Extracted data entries
○ ○ ○ ○ ○ ○ ○

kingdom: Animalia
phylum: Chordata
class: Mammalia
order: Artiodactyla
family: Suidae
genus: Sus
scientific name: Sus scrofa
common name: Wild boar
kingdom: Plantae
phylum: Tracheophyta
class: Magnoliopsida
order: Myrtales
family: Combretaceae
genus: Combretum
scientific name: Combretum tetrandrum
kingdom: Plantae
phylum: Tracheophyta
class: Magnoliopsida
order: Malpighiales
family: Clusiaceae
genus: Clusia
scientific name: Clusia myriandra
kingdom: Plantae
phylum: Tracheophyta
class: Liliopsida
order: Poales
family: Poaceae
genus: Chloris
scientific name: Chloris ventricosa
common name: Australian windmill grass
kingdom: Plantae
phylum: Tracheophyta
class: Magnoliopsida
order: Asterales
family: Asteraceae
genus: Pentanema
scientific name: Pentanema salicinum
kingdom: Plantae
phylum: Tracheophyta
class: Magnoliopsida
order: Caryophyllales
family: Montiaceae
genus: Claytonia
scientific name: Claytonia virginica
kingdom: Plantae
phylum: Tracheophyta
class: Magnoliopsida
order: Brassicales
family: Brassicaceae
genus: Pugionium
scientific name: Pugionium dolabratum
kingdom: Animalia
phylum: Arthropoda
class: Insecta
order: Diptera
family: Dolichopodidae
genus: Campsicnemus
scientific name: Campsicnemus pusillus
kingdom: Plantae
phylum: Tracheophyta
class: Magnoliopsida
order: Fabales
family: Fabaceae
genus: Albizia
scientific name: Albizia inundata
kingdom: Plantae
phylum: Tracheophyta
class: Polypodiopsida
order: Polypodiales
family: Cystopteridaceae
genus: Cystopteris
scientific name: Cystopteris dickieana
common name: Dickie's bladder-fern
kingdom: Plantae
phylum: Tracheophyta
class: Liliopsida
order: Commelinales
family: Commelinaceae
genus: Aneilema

○ ○ ○ ○ ○ ○ ○

§ **WHAT YOU WILL DO**
Print all of the data above line for line, with no changes.

§ **RESPONSE**
kingdom: Animalia
phylum: Chordata
class: Mammalia
order: Artiodactyla
family: Suidae
genus: Sus
scientific name: Sus scrofa
common name: Wild boar
kingdom: Plantae
phylum: Tracheophyta
class: Magnoliopsida
order: Myrtales
family: Combretaceae
genus: Combretum
scientific name: Combretum tetrandrum
kingdom: Plantae
phylum: Tracheophyta
class: Magnoliopsida
order: Malpighiales
family: Clusiaceae
genus: Clusia
scientific name: Clusia myriandra
kingdom: Plantae
phylum: Tracheophyta
class: Liliopsida
order: Poales
family: Poaceae
genus: Chloris
scientific name: Chloris ventricosa
common name: Australian windmill grass
kingdom: Plantae
phylum: Tracheophyta
class: Magnoliopsida
order: Asterales
family: Asteraceae
genus: Pentanema
scientific name: Pentanema salicinum
kingdom: Plantae
phylum: Tracheophyta
class: Magnoliopsida
order: Caryophyllales
family: Montiaceae
genus: Claytonia
scientific name: Claytonia virginica
kingdom: Plantae
phylum: Tracheophyta
class: Magnoliopsida
order: Brassicales
family: Brassicaceae
genus: Pugionium
scientific name: Pugionium dolabratum
kingdom: Animalia
phylum: Arthropoda
class: Insecta
order: Diptera
family: Dolichopodidae
genus: Campsicnemus
scientific name: Campsicnemus pusillus
kingdom: Plantae
phylum: Tracheophyta
class: Magnoliopsida
order: Fabales
family: Fabaceae
genus: Albizia
scientific name: Albizia inundata
kingdom: Plantae
phylum: Tracheophyta
class: Polypodiopsida
order: Polypodiales
family: Cystopteridaceae
genus: Cystopteris
scientific name: Cystopteris dickieana
common name: Dickie's bladder-fern
kingdom: Plantae
phylum: Tracheophyta
class: Liliopsida
order: Commelinales
family: Commelinaceae
genus: Aneilema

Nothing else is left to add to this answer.